Не потому ли он так тянул время? Приспосабливался. Учился двигаться. Говорить. Одеваться.
— Узел крупноват, — не удержалась я, указав на шейный платок. — И пуговицы не все застегнул.
— Мелочь, — он оскалился, и зубы его были плоски и ровны, как у человека, но меня все равно передернуло. — Привыкну.
И я не усомнилась, что и вправду привыкнет.
Он стоял и смотрел.
Примерялся.
И я понимала, что если у него возникнет желание свернуть мне шею, он его воплотит. А я… я ничего не смогу сделать. Разве что умереть красиво и в бою. Но проблема в том, что умирать я не собиралась. И потому просто повернулась спиной.
Это стоило немалых сил.
И нервов.
Но… один шаг. И еще один. Кухня. Пентаграмма кажется вплавленной в доски пола. Свечи стоят. Угли в жаровне дымятся. Рядом в чаше тускло переливается то, что благородные ученые скромно именовали «запретной субстанцией», не догадываясь верно, что есть куда более запретные.
— Не самая аккуратная работа, — он прошел за мной, чтобы остановиться за моим плечом. Близко. Настолько близко, что теперь я ощущала едкий запах мертвечины.
Надо же.
А он знает. И пытается скрыть его за маслами, которых вылил на себя куда больше, чем следовало бы. Вот только эффект получился обратным. Будто средь розовых кустов труп разлагается.
— Не самый лучший некромант, — отозвалась я, взяв в руки чашу. — Череп сам на место поставишь или мне?
— Я могу тебя убить.
— Можешь. Наверное. Или нет? Если бы мог, ты бы это сделал. Значит, есть что-то, о чем я не знаю. Что-то, что мешает действовать напрямую… причинять вред.

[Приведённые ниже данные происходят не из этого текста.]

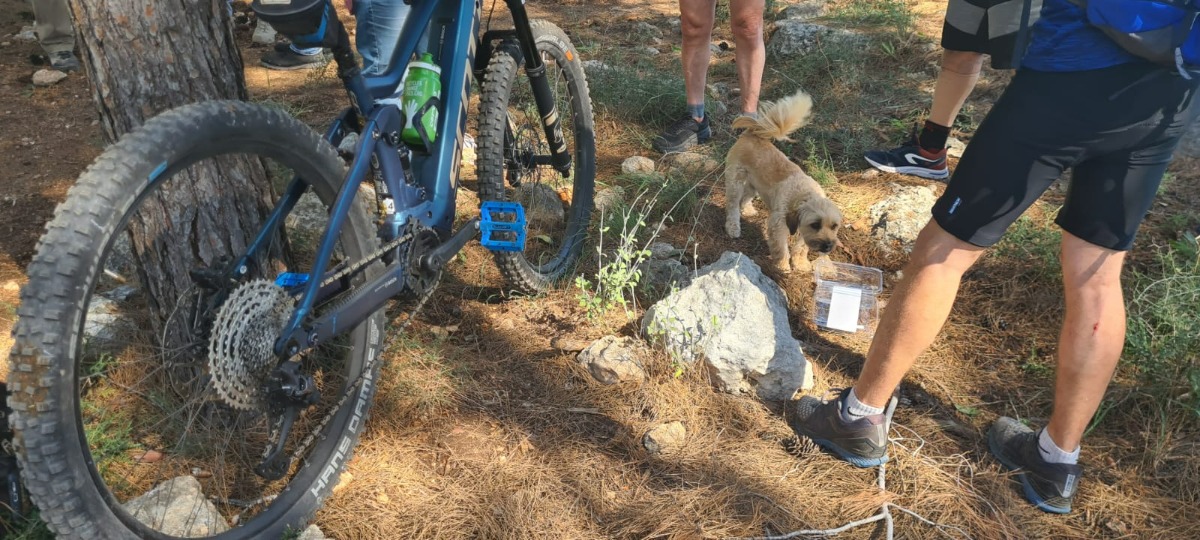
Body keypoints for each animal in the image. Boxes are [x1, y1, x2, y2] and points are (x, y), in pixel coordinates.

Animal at [720, 91, 844, 274]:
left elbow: (801, 247)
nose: (828, 246)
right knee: (733, 206)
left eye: (834, 226)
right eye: (815, 225)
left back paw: (748, 210)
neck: (804, 193)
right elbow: (781, 247)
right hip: (736, 182)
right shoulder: (777, 224)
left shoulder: (801, 230)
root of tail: (752, 133)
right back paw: (733, 227)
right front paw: (783, 265)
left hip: (753, 185)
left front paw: (800, 263)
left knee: (744, 200)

Моя мама оказалась наивной и доверчивой, впрочем, не только она. Но ведь не была же она полной дурой? И тварь растянула губы в улыбке.
— Сообразительная.
Какая уж есть.
С другой стороны, тот факт, что он не способен свернуть мне шею, из опасения, что клятва может и в не-жизни сработать, ничего не значит. Всегда найдется кто-то, готовый помочь ближнему своему в нелегком этом деле.
Были бы деньги.
Деньги у папочки были.
Я оскалилась, надеясь, что выгляжу в достаточной мере дружелюбно, и сказала:
— Давай договариваться, что ли?
Он наклонил голову, чуть больше, чем наклонил бы человек, и шея его потянулась и так, что меня передернула.
— Во-первых, убить меня ты не можешь. Во-вторых, ты не в том состоянии, чтобы провести ритуал. Тебе понадобится некромант. Конечно, под твоей рукой их изрядно, но мы оба понимаем, что одно дело — пакостить по-тихому, и совсем другое брать на себя кровь. В-третьих… хотя, и этого достаточно.
Откуда во мне этакая смелость?
Почти лихость, медленно, но верно переходящая в дурь?
— Я проведу ритуал.
Демон где-то там, за краем мира завозился, и в эмоциях его мне почудилось недоверие.
— А там… там посмотрим, чья некромантия угодна миру.
Губы того, что притворялось моим отцом — вот знала я, что не нужно искать родственников — растянулись в подобии улыбки.
— Что ж, — голос его звучал почти привычно, — действуй… и быть может, я позволю тебе остаться в живых.
Ага.
Еще немного и поверю.
А ведь мама говорила, что не стоит верить незнакомым личам.
Каждый некромант знает, что бояться надо не той тьмы, которая снаружи, но той, что внутри. Снаружи… подумаешь, ночь. И вовсе она не кромешная. Луна вот прячется меж облаков, поблескивают звездочки далекими искрами. Тени приползли к порогу, ибо подмораживает, им тоже холодно. Где-то далеко и заунывно жалуется на жизнь волколак.